M. Jacques. - Messieurs, je me suis abstenu par les mêmes motifs que l'honorable M. Coomans.
M. Julliot. - Messieurs, dans mon opinion, le chemin de fer devrait être exploité par l'intérêt privé ; dès lors, ni l'une ni l'autre des deux propositions ne pouvait me convenir.
M. le président. - Je mets aux voix l'article premier, proposé par le gouvernement, et ainsi conçu :
« L'article premier de la loi du 12 avril 1835 (Bulletin officiel, n° 196), concernant les péages du chemin de fer, est prorogé jusqu'au 1er mars 1850.»
- Adopté.
« Art. 2. La présente loi sera obligatoire le lendemain de sa publication. »
- Adopté.
On passe à l'appel nominal pour le vote sur l'ensemble du projet de loi.
En voici le résultat :
77 membres répondent à l'appel.
74 répondent oui.
2 répondent non.
1 s'abstient.
En conséquence, le projet de loi est adopté.

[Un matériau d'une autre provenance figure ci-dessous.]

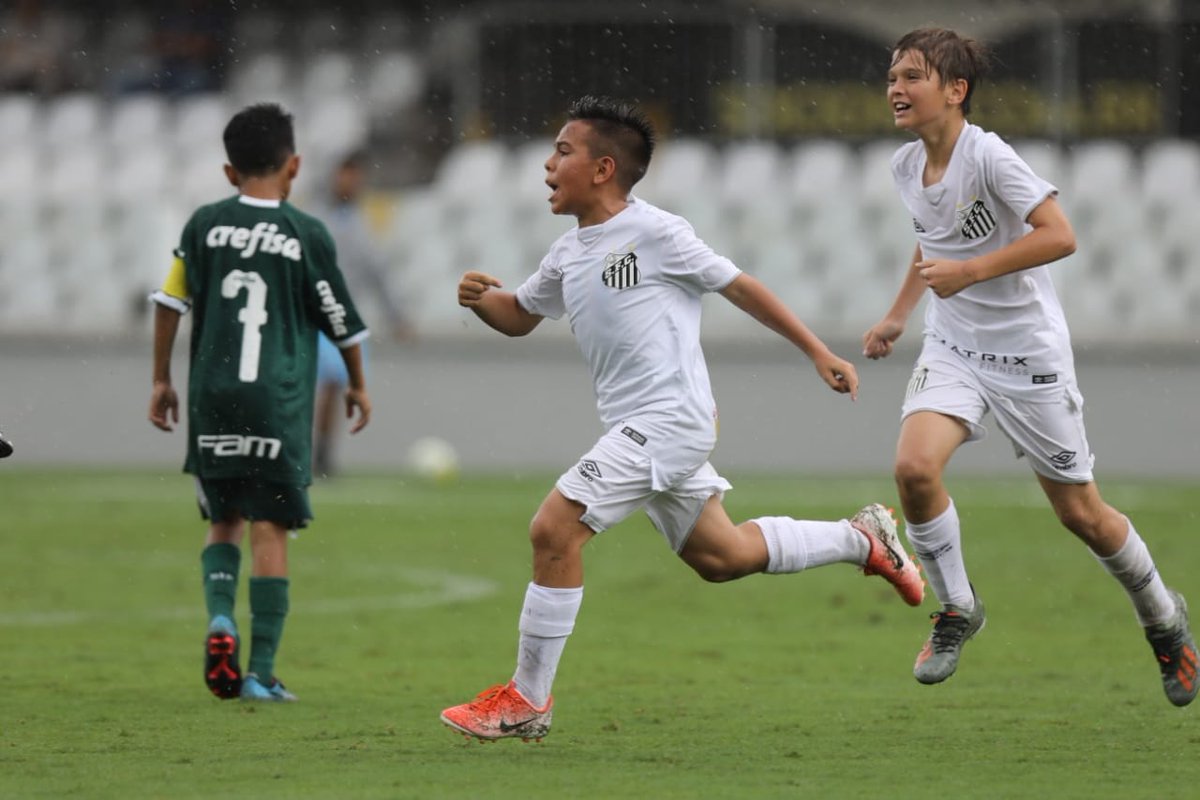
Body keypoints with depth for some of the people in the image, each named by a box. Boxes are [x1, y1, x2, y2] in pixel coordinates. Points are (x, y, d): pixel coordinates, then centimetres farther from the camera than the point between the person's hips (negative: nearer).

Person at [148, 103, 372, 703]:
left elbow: (169, 303, 5)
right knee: (269, 529, -1)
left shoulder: (205, 226, 4)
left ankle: (220, 618, -8)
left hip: (212, 395, 2)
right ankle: (261, 672, -3)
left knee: (223, 520, 18)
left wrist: (161, 379, 16)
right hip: (279, 402, -2)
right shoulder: (307, 235, -1)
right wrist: (358, 384, 23)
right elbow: (341, 320, 7)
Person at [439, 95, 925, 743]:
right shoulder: (568, 254, 13)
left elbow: (740, 287, -4)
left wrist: (818, 353, -2)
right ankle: (861, 537, 33)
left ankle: (526, 700, -9)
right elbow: (520, 316, 26)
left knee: (555, 529, -16)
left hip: (668, 419, -9)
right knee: (719, 556, 17)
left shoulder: (655, 233, -10)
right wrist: (482, 299, 2)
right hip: (633, 425, 9)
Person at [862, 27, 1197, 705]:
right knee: (914, 466, -21)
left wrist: (969, 273, -30)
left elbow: (1059, 236, -28)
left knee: (1080, 511, 4)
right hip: (953, 346, 5)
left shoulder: (988, 155, -21)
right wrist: (898, 316, 23)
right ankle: (957, 610, 0)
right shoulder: (906, 167, 2)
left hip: (1028, 351, -5)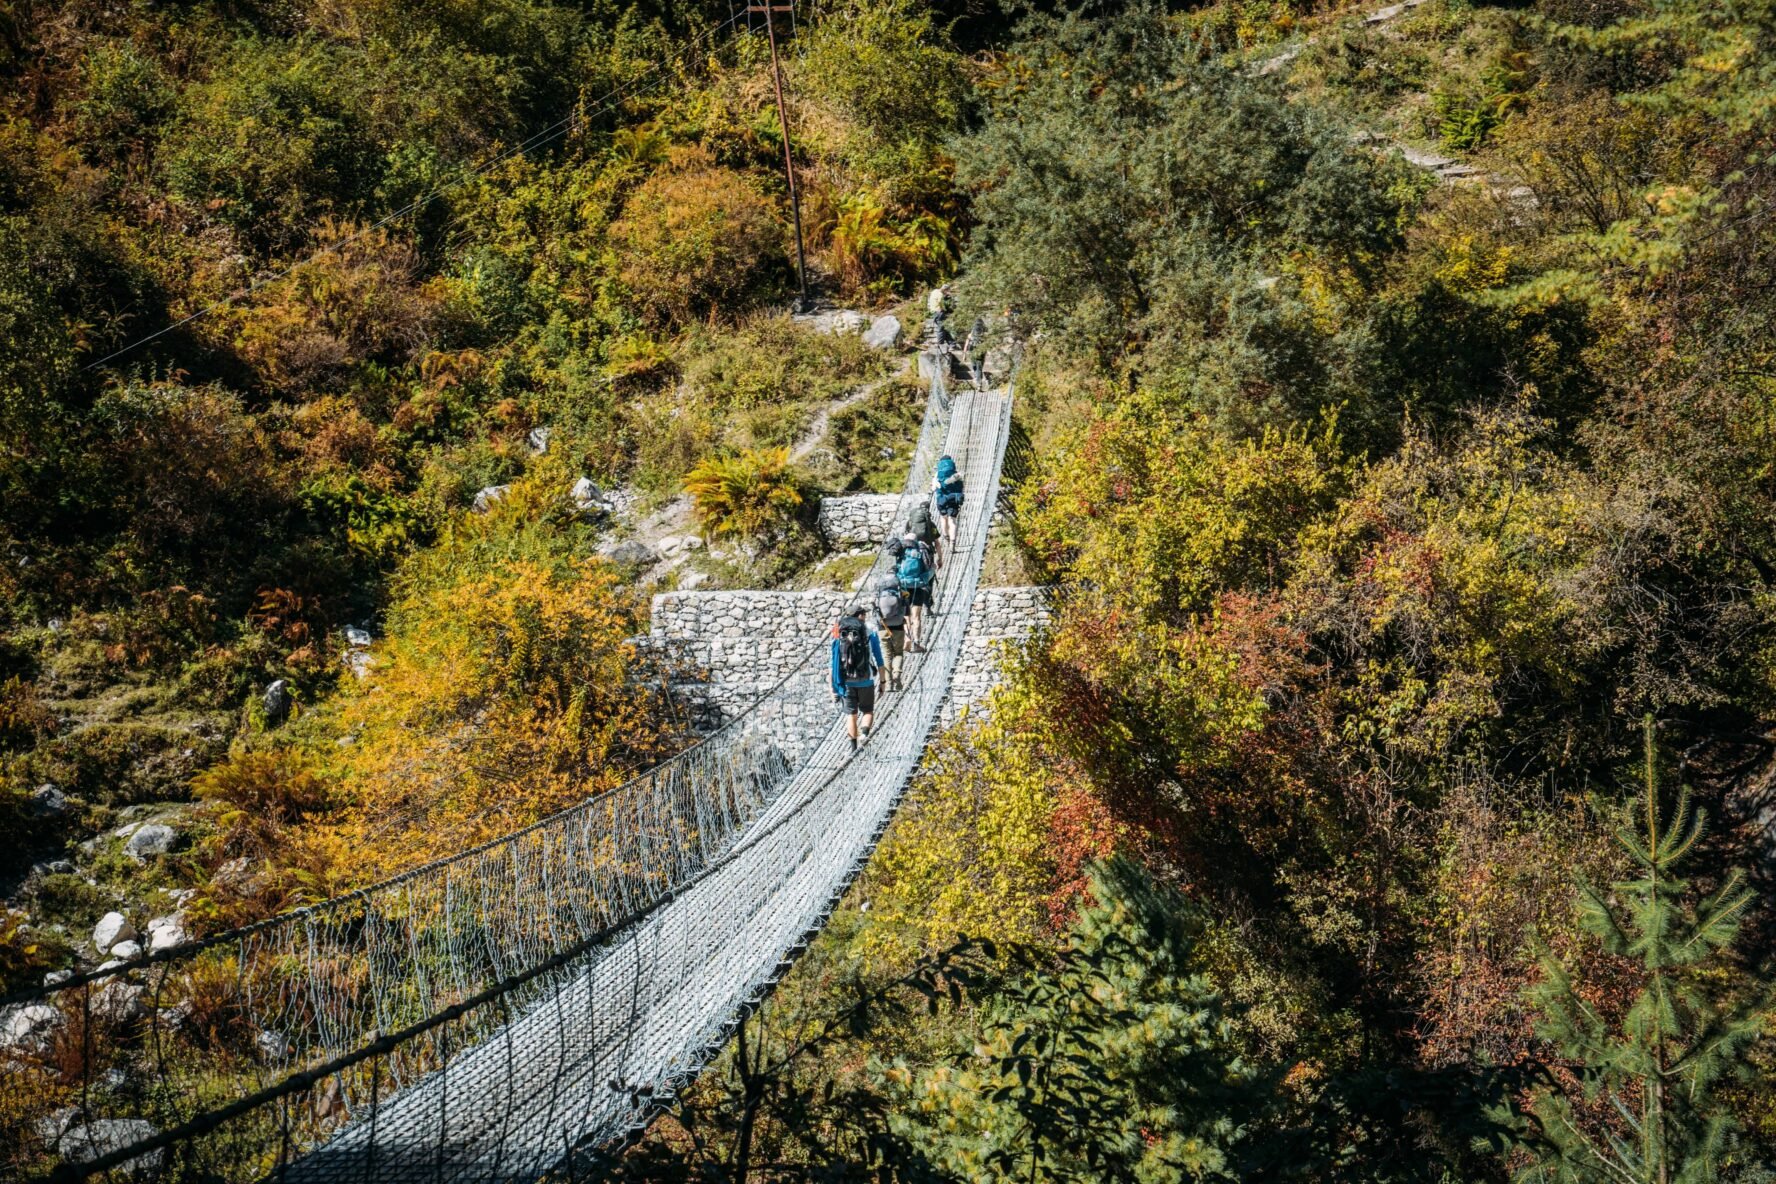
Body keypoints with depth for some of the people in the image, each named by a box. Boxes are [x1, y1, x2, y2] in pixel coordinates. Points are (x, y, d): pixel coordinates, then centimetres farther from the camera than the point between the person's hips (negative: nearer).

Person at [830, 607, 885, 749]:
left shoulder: (838, 636, 0)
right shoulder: (870, 634, -3)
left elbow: (833, 663, 1)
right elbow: (879, 662, -3)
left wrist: (832, 686, 6)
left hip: (846, 683, 1)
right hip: (866, 682, -1)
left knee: (851, 714, 13)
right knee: (868, 711, 15)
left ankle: (854, 747, 12)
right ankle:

Il sera transmis au sénat.
Ont voté pour : MM. Sinave, Thiéfry, T'Kint de Naeyer, Toussaint, Tremouroux, Van Cleemputte, Vanden Branden de Reeth, Vandenpeereboom (Alphonse), Vandenpeereboom (Ernest), Van Grootven, Van Hoorebeke, Van Renynghe, Veydt, Allard, Ansiau, Anspach, Bruneau, Cans, Christiaens, Clep, Cools, Coomans, Cumont, Dautrebande, David, de Baillet (H.), de Baillet-Latour, de Bocarmé, de Brouckere (Henri), Debroux, Dechamps, de Chimay, Dedecker, Delehaye, Delescluse, Delfosse, d'Elhoungne, (page 855) de Liedekerke, Deliége, de Meester, de Perceval, de Pitteurs, De Pouhon, de Royer, Desoer, Destriveaux, Devaux, d'Hoffschmidt, Dolez, Dubus, Faignart, Jacques, Jouret, Jullien, Lange, Loos, Manilius, Mascart, Moncheur, Moreau, Moxhon, Orts, Osy, Pierre, Rodenbach, Rogier, Rolin et Verhaegen.
Ont voté contre : MM. de Mérode et Dumortier.
M. Mercier. - Je n'ai pas voulu donner mon vote à la loi, parce qu'elle ajourne indéfiniment la présentation du projet de loi réglant le tarif du transport des marchandises ; d'un autre côté, je n'ai pas voulu voter contre, parce qu'une loi sur cette matière était indispensable.
- La séance est levée à 4 1/2 heures.